In reaction to the revelation that R785 million in irregular expenditure had been identified, Durban mayor James Nxumalo, through spokesman Thabo Mofokeng, said last night that the municipality would take action against staff and councillors implicated.

“We are confident that in the next financial year we will have another major reduction due to the steps we have taken to tighten controls,” said Mofokeng. “This trend will continue until it is brought under control.”

Mofokeng said the report would be referred to relevant committees, including the ethics committee.

The first full council meeting of the year yesterday was told that Auditor General Terence Nombembe had found the eThekwini municipality had incurred R785m in irregular expenditure as a result of awards to suppliers that contravened supply chain management regulations.

Tabling the findings for the 2011/12 financial year, Manuja Maharaj, an auditor-general’s office representative, said the city also awarded 74 contracts worth R7.7m to council employees in contravention of the law.

While the city received a financially unqualified report with regard to other matters, the report revealed that 161 contracts worth more than R32m were awarded to people in service of other state institutions.

 

An angry Lilian Develing, of the Combined Ratepayers’ Association, said municipal employees found to have breached the regulations and councillors doing business with the city should be named and shamed.

“eThekwini is fast becoming known as a corrupt city. There are always incidents and reports of corruption yet nothing ever seems to get done,” she said.

Develing said it was high time ratepayers put an end to graft.

Maharaj said a further 32 internal investigations relating to alleged procurement fraud and non-compliance with the supply chain management regulations by council employees were in progress.

She added that 41 internal investigations were finalised last year. “In 26 cases, the procurement process was in compliance with supply chain regulations and no further action was necessary.

“In 15 cases, council employees were found to have breached supply chain regulations, which resulted in disciplinary action,” she said.

It also emerged yesterday that the city had incurred material losses relating to water and electricity worth R411m and R364m respectively.

Opposition parties expressed shock, saying while the figures had decreased when compared with the previous year, the city should not pat itself on the back.

The city had incurred R1.3 billion in irregular expenditure during the 2010/11 financial year. However, when compared with the R532m incurred the previous year (2009/10), this year’s figure had increased.

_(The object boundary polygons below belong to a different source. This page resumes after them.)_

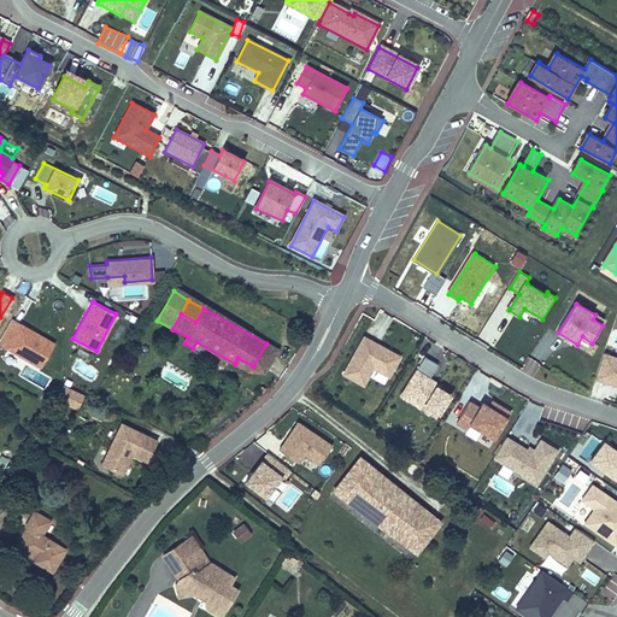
[(522,313),(517,321),(528,327),(533,319),(522,313)]
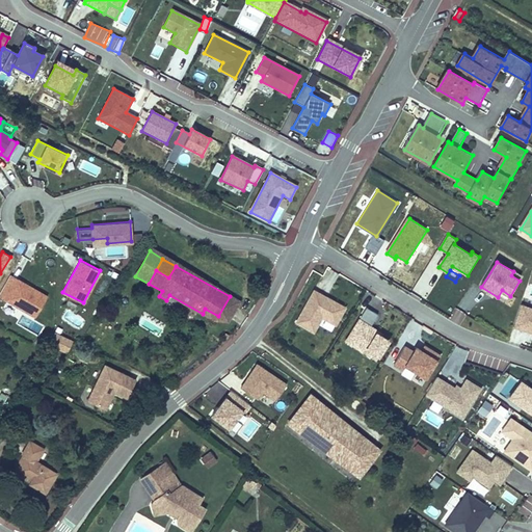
[(47,296),(9,274),(0,291),(0,296),(35,316),(47,296)]
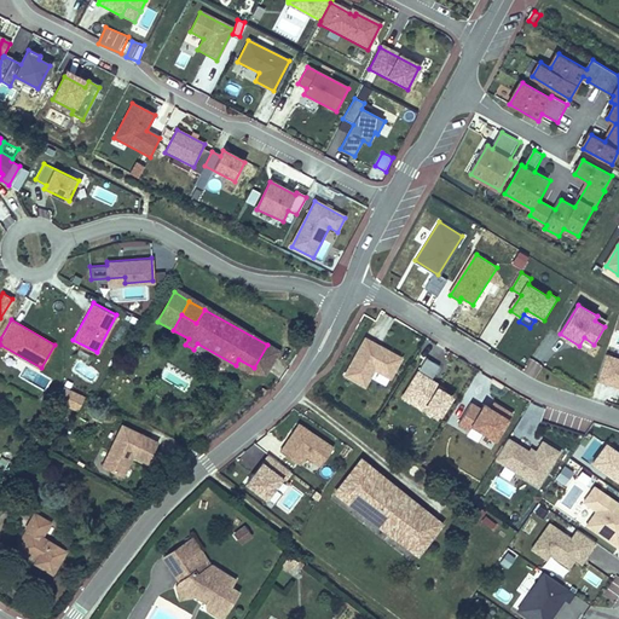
[(392,377),(403,358),(381,347),(380,350),(375,346),(376,343),(366,339),(347,376),(366,386),(376,369),(392,377)]
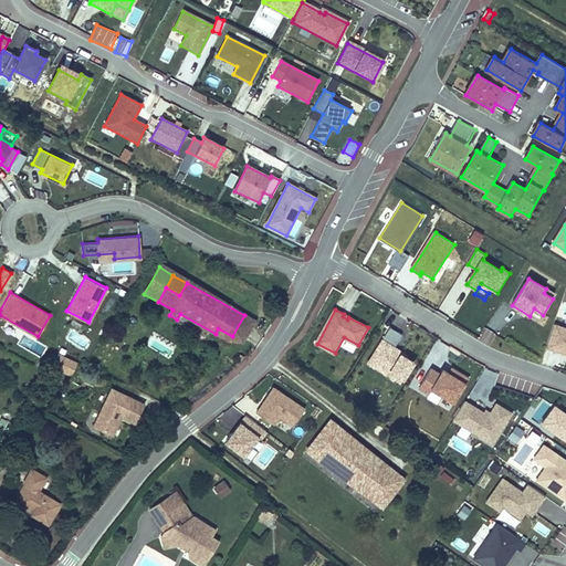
[(255,322),(244,315),(232,336),(229,342),(243,344),(255,322)]
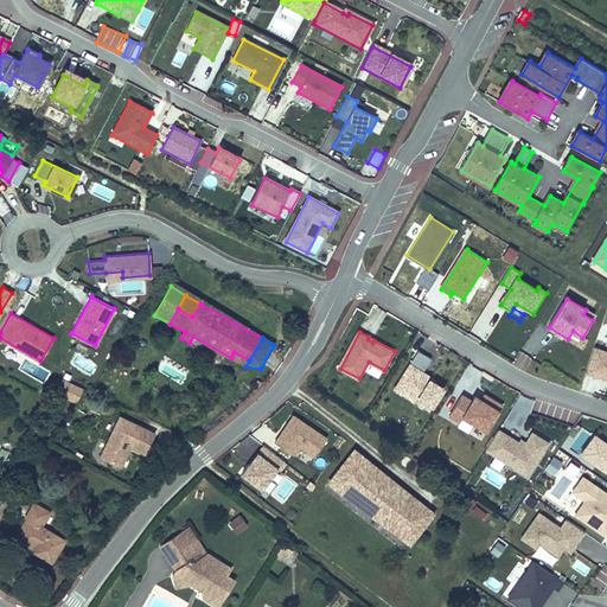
[(606,351),(595,349),(587,374),(606,379),(606,351)]
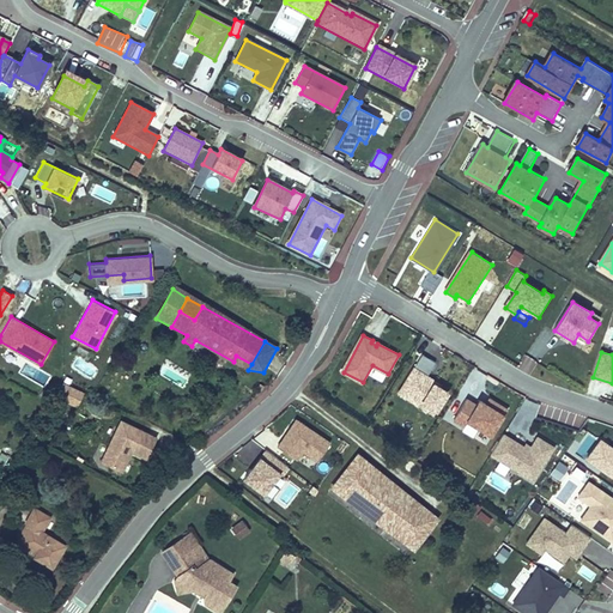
[(435,416),(449,392),(435,382),(436,380),(428,375),(436,362),(423,354),(416,366),(413,365),(396,393),(435,416)]
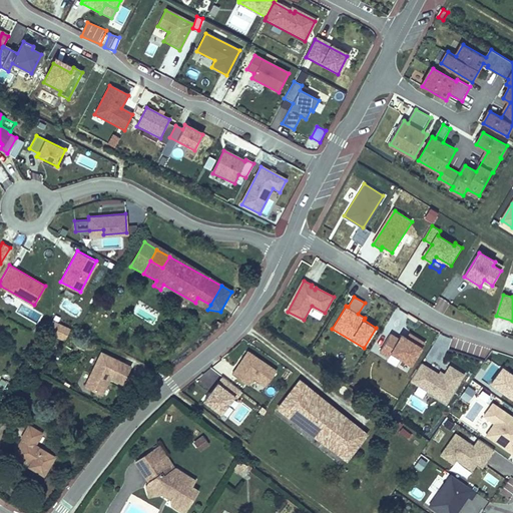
[(195,303),(207,310),(210,305),(197,298),(195,303)]
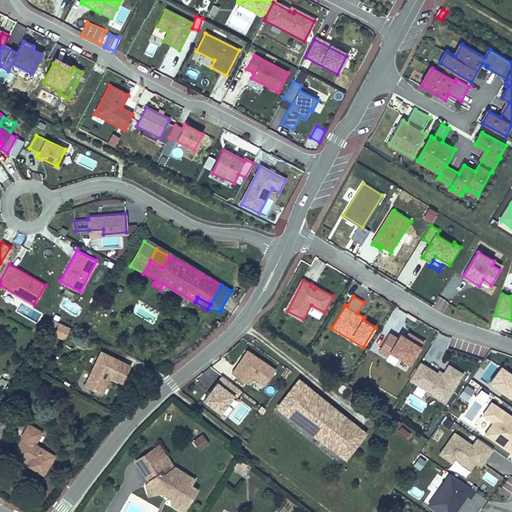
[(56,333),(61,322),(53,318),(47,329),(56,333)]
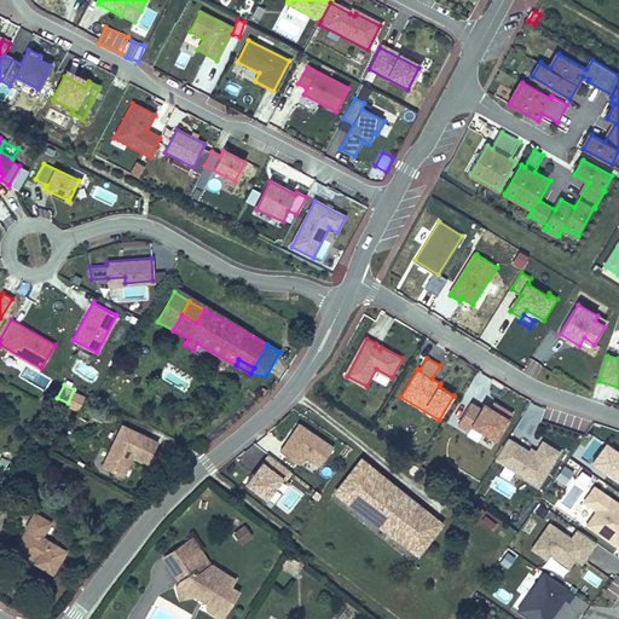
[(76,408),(82,393),(74,389),(68,403),(76,408)]
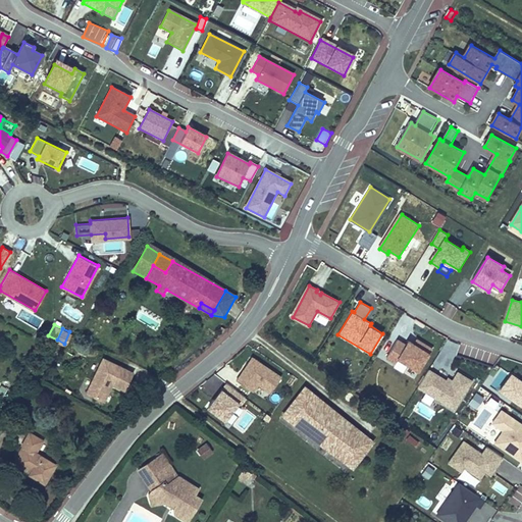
[(405,343),(398,338),(385,357),(396,363),(398,359),(418,371),(430,353),(408,338),(405,343)]
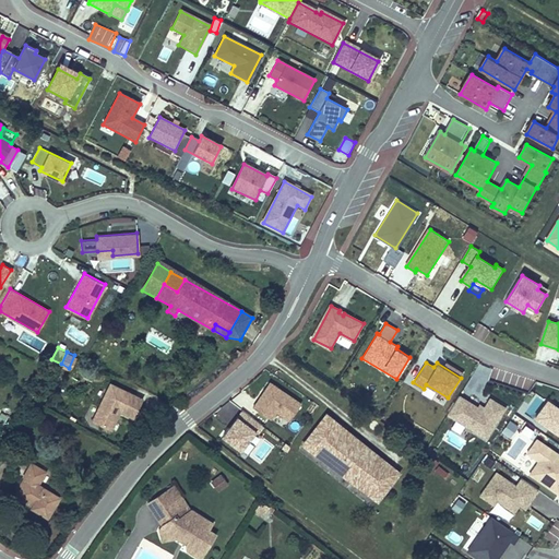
[(301,402),(269,380),(251,406),(271,419),(275,412),(289,421),(301,402)]
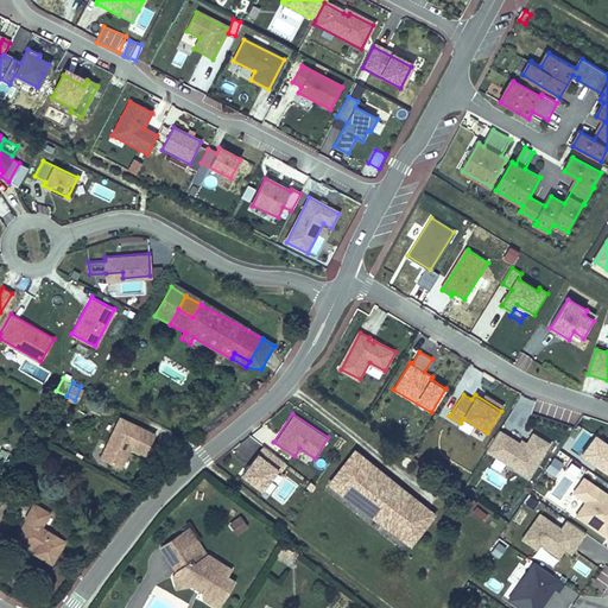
[(144,454),(152,434),(118,419),(100,461),(120,469),(127,451),(125,450),(126,447),(128,448),(144,454)]
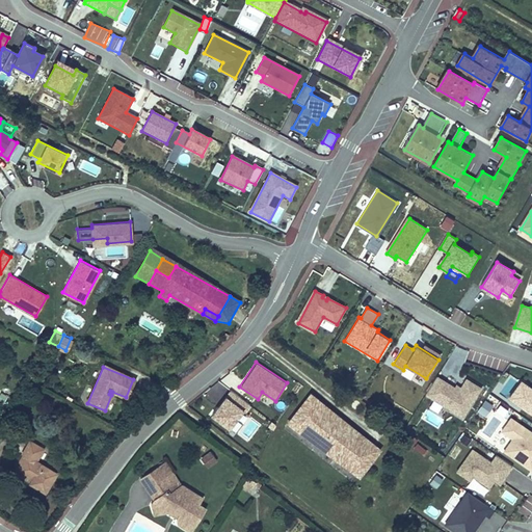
[(463,419),(482,389),(467,379),(460,391),(437,377),(426,395),(463,419)]
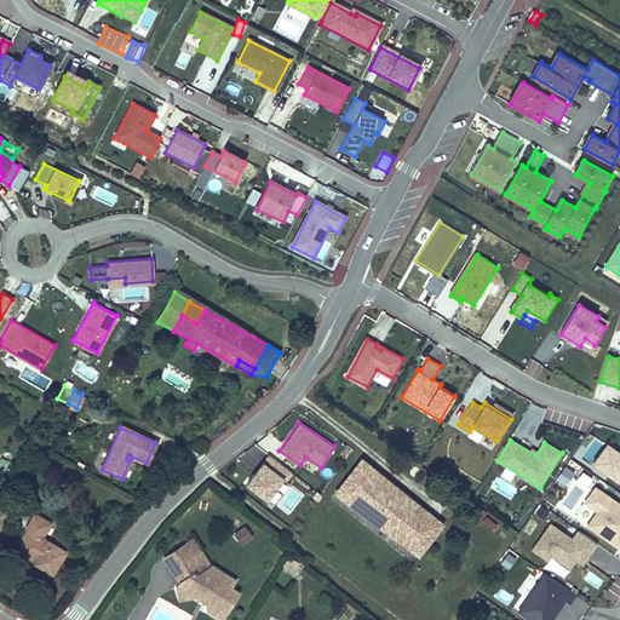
[(602,470),(615,451),(608,446),(595,465),(602,470)]
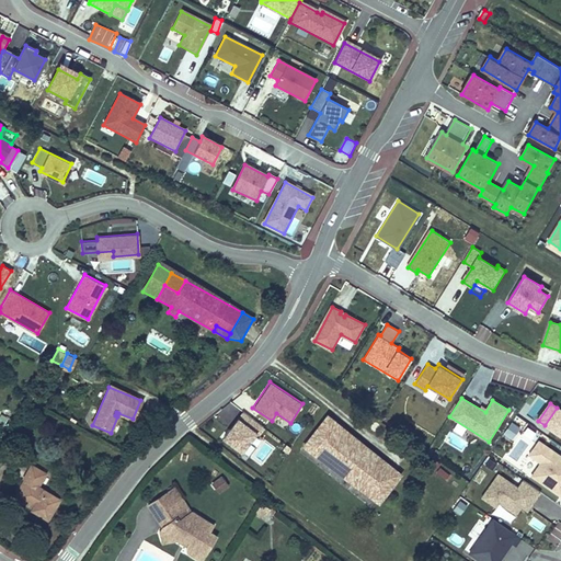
[(560,410),(557,408),(545,425),(560,436),(560,410)]
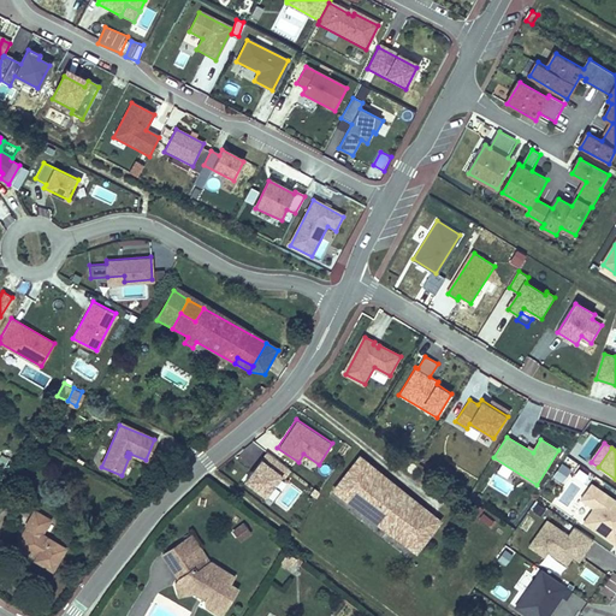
[(266,451),(243,481),(265,498),(282,477),(284,479),(290,471),(266,451)]
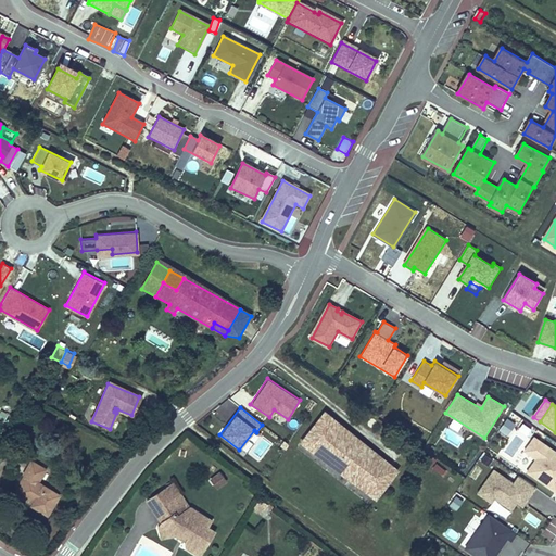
[(298,444),(376,501),(399,470),(324,409),(298,444)]
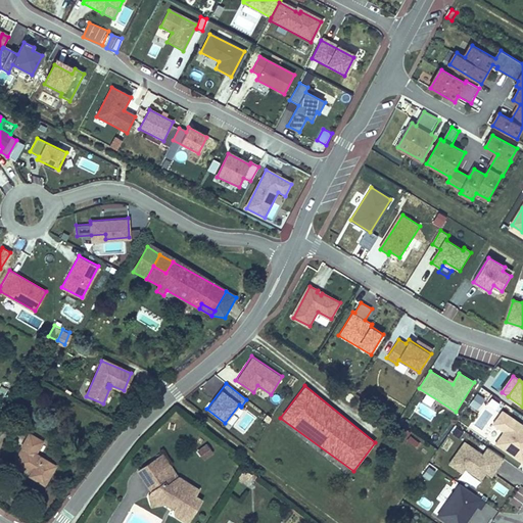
[(476,409),(483,398),(478,394),(471,405),(476,409)]
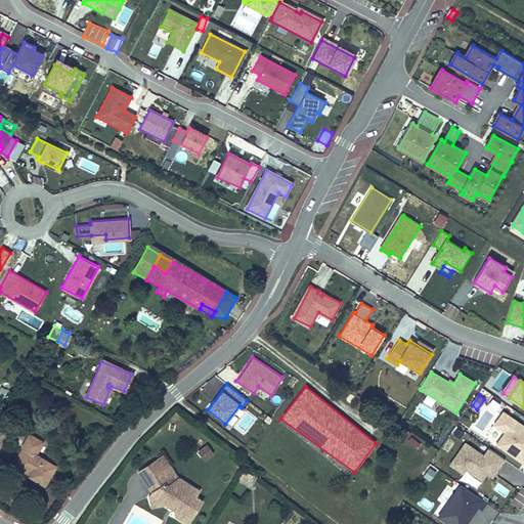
[(523,427),(504,412),(494,426),(506,433),(497,445),(523,464),(523,427)]
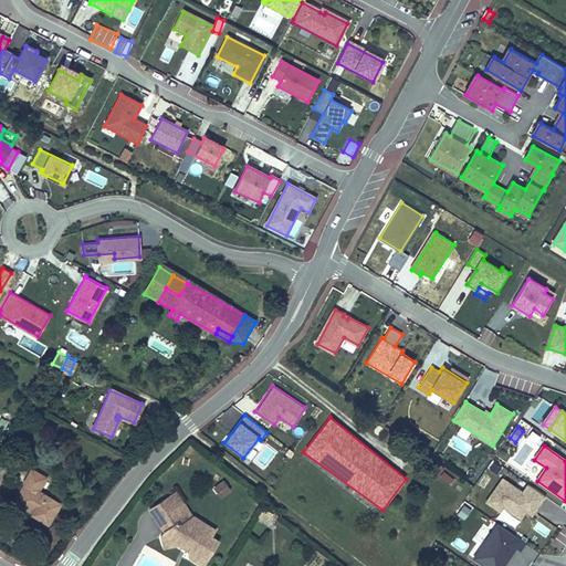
[(33,467),(27,479),(31,482),(22,498),(35,505),(31,512),(49,522),(61,501),(41,489),(48,475),(33,467)]
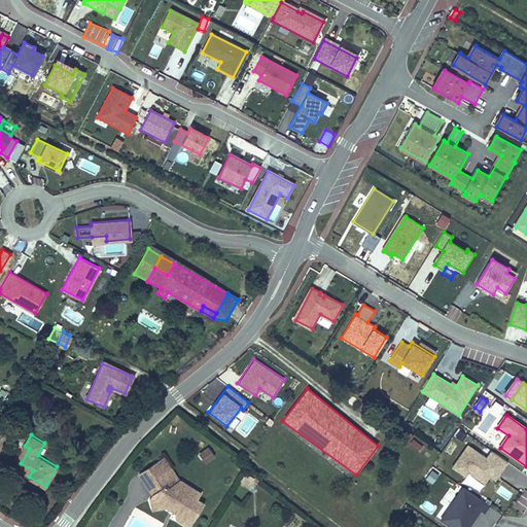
[(413,436),(409,443),(419,451),(423,445),(413,436)]
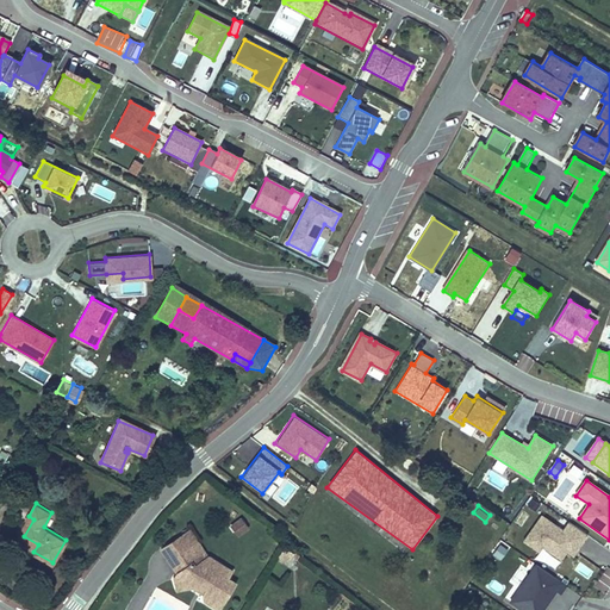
[(578,552),(589,536),(570,523),(564,531),(542,517),(526,542),(540,552),(543,547),(554,555),(560,547),(567,552),(571,554),(574,549),(578,552)]
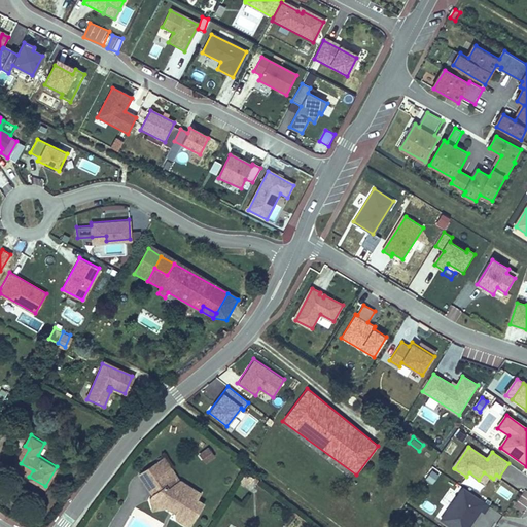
[(214,459),(208,449),(198,456),(205,465),(214,459)]
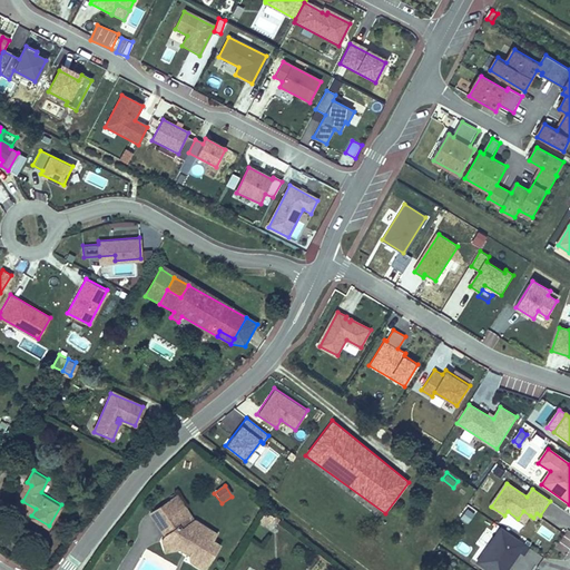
[(177,498),(150,513),(157,523),(176,513),(184,509),(177,498)]
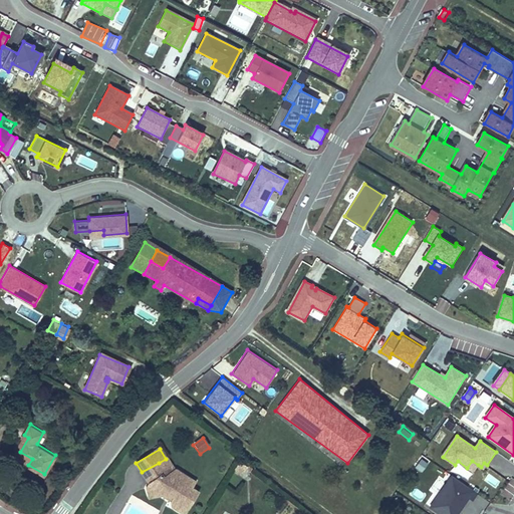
[(166,475),(173,471),(166,459),(159,463),(166,475)]
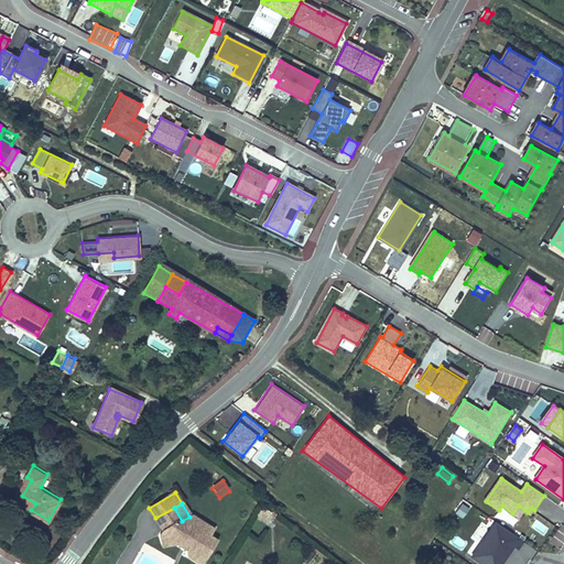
[(519,518),(524,510),(518,506),(512,513),(519,518)]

DA caucus leader Tex Collins said the findings once again highlighted that all was not rosy in the municipality.

Had the city released the full Manase report, Collins added, the latest transgressions could have been prevented.

“This council has clearly not learnt from the Manase report if the AG’s report uncovers the same transgressions.”

The Manase report exposed maladministration, corruption and fraud in the municipality.

Minority Front councillor and member of the city’s executive committee Patrick Pillay said the implicated councillors should face stern sanction.

“This is just unacceptable,” he said, before being stopped by municipal speaker Logie Naidoo, who asked councillors not to debate the report.

It emerged yesterday that in an effort to encourage and enhance better financial understanding and yield better audit outcomes, Nombembe had engaged in a process of meeting quarterly with both management and political leadership to discuss pertinent issues.

Nombembe will also ask both city management and political leaders to state their commitment to resolving the problems.